Proc. Natl. Acad. Sci. U.S.A..Jan 21, 2014;111(3):1192-7.
Winnay JN, Dirice E, Liew CW, Kulkarni RN, Kahn CR.
Section on Integrative Physiology and Metabolism and Section on Islet Cell and Regenerative Biology, Joslin Diabetes Center and Harvard Medical School, Boston, MA 02215.
In insulin resistant states such as type 2 diabetes, there is a high demand on the β-cell to synthesize and secrete insulin, which challenges the ability of the endoplasmic reticulum (ER) to synthesize and fold nascent proteins.

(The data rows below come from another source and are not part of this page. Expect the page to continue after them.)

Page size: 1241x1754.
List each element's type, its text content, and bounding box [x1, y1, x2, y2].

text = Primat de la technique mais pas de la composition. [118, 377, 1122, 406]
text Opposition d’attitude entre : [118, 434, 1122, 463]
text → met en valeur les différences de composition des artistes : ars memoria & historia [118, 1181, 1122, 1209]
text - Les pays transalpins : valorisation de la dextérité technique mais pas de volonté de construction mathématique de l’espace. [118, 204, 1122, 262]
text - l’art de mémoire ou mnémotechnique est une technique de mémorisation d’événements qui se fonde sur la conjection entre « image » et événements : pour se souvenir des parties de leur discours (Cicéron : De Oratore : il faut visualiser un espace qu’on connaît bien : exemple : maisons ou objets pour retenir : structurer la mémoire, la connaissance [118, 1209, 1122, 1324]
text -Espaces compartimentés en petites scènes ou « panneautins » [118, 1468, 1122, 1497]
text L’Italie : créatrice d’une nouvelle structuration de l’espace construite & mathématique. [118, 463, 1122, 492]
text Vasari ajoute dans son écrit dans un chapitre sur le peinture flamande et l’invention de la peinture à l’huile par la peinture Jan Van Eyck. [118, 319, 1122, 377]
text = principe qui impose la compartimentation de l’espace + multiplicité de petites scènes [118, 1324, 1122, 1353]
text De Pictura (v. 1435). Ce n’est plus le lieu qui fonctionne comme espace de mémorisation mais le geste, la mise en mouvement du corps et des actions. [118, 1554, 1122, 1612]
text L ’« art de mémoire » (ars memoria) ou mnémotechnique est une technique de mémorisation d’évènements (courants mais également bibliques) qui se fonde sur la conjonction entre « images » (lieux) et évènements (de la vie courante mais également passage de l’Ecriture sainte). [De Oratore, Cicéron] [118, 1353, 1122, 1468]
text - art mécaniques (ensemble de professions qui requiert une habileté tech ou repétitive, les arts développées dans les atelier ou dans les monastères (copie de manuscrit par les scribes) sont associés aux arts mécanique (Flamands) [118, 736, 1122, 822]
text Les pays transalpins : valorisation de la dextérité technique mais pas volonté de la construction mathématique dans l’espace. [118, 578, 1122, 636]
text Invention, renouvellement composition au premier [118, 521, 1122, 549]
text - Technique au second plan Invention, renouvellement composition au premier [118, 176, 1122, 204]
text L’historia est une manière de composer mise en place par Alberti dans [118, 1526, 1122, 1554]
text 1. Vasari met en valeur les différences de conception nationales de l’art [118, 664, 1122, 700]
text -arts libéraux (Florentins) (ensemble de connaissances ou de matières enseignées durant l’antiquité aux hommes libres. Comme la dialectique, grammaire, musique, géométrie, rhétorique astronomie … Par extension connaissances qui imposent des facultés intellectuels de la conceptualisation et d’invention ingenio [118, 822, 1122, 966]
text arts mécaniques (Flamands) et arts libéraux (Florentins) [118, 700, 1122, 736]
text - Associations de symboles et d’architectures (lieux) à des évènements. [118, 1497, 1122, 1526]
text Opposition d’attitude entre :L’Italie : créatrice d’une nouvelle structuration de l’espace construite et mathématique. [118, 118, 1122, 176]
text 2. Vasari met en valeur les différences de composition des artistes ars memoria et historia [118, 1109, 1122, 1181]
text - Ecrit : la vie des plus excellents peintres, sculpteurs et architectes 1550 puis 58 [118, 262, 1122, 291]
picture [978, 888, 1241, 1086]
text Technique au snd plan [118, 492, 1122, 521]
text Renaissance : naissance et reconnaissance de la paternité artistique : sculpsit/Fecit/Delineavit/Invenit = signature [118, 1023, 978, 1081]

This creates a state of ER stress that triggers a coordinated program referred to as the unfolded protein response (UPR) that attempts to restore ER homeostasis. We identified a role for the p85α regulatory subunit of PI3K to modulate the UPR by promoting the nuclear localization of X-box binding protein 1, a transcription factor central to the UPR. In the present study we demonstrate that reducing p85α expression in β-cells can markedly delay the onset and severity of the diabetic phenotype observed in Akita(+/-) mice, which express a mutant insulin molecule. This is due to a decrease in activation of ER stress-dependent apoptotic pathways and a preservation of β-cell mass and function. These data demonstrate that modulation of p85α can protect pancreatic β-cells from ER stress, pointing to a potentially therapeutic target in diabetic states.